Teks Bacaan:
* * * * *

Ketika agak besaran dikit, si mamih sudah cape ngebilangin dan menasihati kami yang tambeng itu. Biarin aja nyoba ini itu biar merasakan sendiri akibatnya dan susah sendiri, lalu kapok.
Kalau cara mendidik anak macam ini ditawarkan ke ibu-ibu muda macam maminya Cillia, yang dibesarkan dengan cara yang sama sebenarnya, mereka pasti bergidik ngeri. Ini cara yang sangat primodial, kuno, ketinggalan jaman, dan tidak teruji riset!
Pertama-tama, pendidikan anak itu nomor satu. Harus GO INTERNATIONAL. Ini era globalisasi gitu loh. Gimana bersaing dengan Cina kalau bisanya Cuma bahasa Indonesia yang ga keren ini? Jadi sekolahnya harus yang sudah mengajarkan bahasa Inggris, kalau perlu Mandarin ala Beijing dan Taiwan. Kurikulumnya ala Cambridge, atau apa gitu. Sistem pengajarannya harus metode kompetitif.
Dan yang internasional ini harus dilakukan SEDINI mungkin! Dari playgroup, dan harus masuk playgroup. Kenapa? Karena di usia satu sampai tiga tahun itu otak berkembang maksimal. Apapun juga diserap si kecil. Keluarga dan babysitter itu kan nggak ahlinya pendidikan, kalau misalnya salah asuh gimana?
Sudah jelas, pendidikan sekolah internasional itu lebih mahal, dan karena dimulai lebih awal, maka uang yang dihabiskan juga empat tahun lebih besar, karena biaya playgroup itu kadang Cuma beda seratus dua ratus dolar dengan pendidikan primernya.
Susu juga makin mahal. Bukan saja karena harga dasarnya meningkat, tapi juga karena susu sekarang diperkaya dengan AHA, DHA, dan singkatan-singkatan lainnya yang menjamin otak si anak bisa berkembang lebih besar dan cepat daripada anak-anak jaman Albert Einstein.
Bukan hanya dari sisi materi, mendidik anak secara benar sekarang juga sudah punya tools baru, PSIKOLOGI ANAK, yang membuat aturan-aturan baru tentang bagaimana mengasuh anak, that will put every tiger mother to shame.
Anak jaman sekarang itu nggak boleh ditakut-takuti, nanti jadi paranoid. Padahal barang atau figur tertentu itu punya nilai positif yang perlu dipelajari anak. Juga nggak boleh dilarang. Jangan bilang jangan! Yang bener, harus diberi pengertian, mengapa sesuatu itu sebaiknya tidak dilakukan.
Kalau tetap dilakukan, juga nggak boleh ditegur bandel. Nanti jadi self-fullfilling prophecy, dia merasa dirinya memang nakal, lalu memaafkan tindakan nakalnya. Apalagi dihukum secara fisik. Ini akan menimbulkan luka batin! Si anak bisa mendem lalu tumbuh sebagai psikopat.

* * * * *

Kumpulan Data:
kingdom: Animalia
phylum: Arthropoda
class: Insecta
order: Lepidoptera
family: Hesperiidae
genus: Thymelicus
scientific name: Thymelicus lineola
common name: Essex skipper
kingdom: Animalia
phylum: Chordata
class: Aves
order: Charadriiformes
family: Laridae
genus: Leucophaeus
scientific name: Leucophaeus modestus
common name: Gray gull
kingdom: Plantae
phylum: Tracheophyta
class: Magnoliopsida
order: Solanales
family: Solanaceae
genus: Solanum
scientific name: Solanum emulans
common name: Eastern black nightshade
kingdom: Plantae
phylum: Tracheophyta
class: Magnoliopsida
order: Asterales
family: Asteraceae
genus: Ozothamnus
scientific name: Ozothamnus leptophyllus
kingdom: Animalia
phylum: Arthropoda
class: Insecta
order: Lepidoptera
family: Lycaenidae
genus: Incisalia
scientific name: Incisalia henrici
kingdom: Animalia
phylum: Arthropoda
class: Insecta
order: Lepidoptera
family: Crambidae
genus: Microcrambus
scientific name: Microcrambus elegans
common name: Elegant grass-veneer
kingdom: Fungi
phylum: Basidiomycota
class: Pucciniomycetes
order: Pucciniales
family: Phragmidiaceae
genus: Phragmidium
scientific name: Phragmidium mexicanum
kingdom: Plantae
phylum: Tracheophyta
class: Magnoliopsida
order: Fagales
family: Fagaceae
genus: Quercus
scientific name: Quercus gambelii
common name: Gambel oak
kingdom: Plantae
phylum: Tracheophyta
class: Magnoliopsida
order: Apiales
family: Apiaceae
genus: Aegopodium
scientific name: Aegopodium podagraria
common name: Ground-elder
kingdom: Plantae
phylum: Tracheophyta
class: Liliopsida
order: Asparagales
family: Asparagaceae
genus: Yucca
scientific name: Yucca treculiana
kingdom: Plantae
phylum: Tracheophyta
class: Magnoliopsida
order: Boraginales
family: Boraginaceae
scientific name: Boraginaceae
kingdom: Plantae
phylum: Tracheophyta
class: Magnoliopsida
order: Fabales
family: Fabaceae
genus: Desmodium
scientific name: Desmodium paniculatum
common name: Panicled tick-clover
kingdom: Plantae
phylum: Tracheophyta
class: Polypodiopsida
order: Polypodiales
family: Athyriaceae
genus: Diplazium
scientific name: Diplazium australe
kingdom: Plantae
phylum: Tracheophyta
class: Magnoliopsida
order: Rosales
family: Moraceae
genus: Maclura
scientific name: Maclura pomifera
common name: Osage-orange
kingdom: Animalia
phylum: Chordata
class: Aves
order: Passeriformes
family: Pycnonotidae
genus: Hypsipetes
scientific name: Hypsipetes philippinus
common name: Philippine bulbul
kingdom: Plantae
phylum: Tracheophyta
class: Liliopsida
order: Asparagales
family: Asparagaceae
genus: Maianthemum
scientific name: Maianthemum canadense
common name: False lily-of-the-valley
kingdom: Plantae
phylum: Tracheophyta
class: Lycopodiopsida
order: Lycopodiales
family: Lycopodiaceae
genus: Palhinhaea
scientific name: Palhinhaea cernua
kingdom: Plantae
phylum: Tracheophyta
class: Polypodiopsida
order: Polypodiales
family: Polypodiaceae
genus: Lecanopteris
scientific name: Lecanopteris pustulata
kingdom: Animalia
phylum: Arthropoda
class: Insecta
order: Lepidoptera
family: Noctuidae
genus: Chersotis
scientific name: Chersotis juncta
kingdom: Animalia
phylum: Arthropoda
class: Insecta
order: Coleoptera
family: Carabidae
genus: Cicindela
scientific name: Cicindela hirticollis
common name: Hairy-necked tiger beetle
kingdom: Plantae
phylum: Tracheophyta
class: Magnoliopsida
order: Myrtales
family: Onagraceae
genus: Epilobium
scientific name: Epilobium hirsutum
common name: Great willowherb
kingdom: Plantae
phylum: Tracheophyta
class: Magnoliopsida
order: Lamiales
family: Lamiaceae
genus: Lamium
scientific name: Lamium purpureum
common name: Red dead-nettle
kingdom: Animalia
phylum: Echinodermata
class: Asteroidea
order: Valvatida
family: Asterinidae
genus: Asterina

* * * * *

Soal 1:
Menurut teks bacaan, mengapa harga susu sekarang makin mahal? Jelaskan dalam satu atau dua kalimat.
Soal 2:
Kurikulum ala apa yang disebut dalam teks bacaan untuk sekolah anak?
Soal 3:
Tulislah kembali bagian teks bacaan yang diawali dengan kata-kata "Bukan hanya dari" dan diakhiri dengan "mother to shame.", dengan mengganti "tools" menjadi "perangkat".

Pembahasan Soal 1:
Susu makin mahal bukan saja karena harga dasarnya meningkat, tetapi juga karena susu sekarang diperkaya dengan AHA, DHA, dan singkatan-singkatan lain yang menjamin otak anak bisa berkembang lebih besar dan cepat.

Pembahasan Soal 2:
Kurikulum ala Cambridge.

Pembahasan Soal 3:
Bukan hanya dari sisi materi, mendidik anak secara benar sekarang juga sudah punya perangkat baru, PSIKOLOGI ANAK, yang membuat aturan-aturan baru tentang bagaimana mengasuh anak, that will put every tiger mother to shame.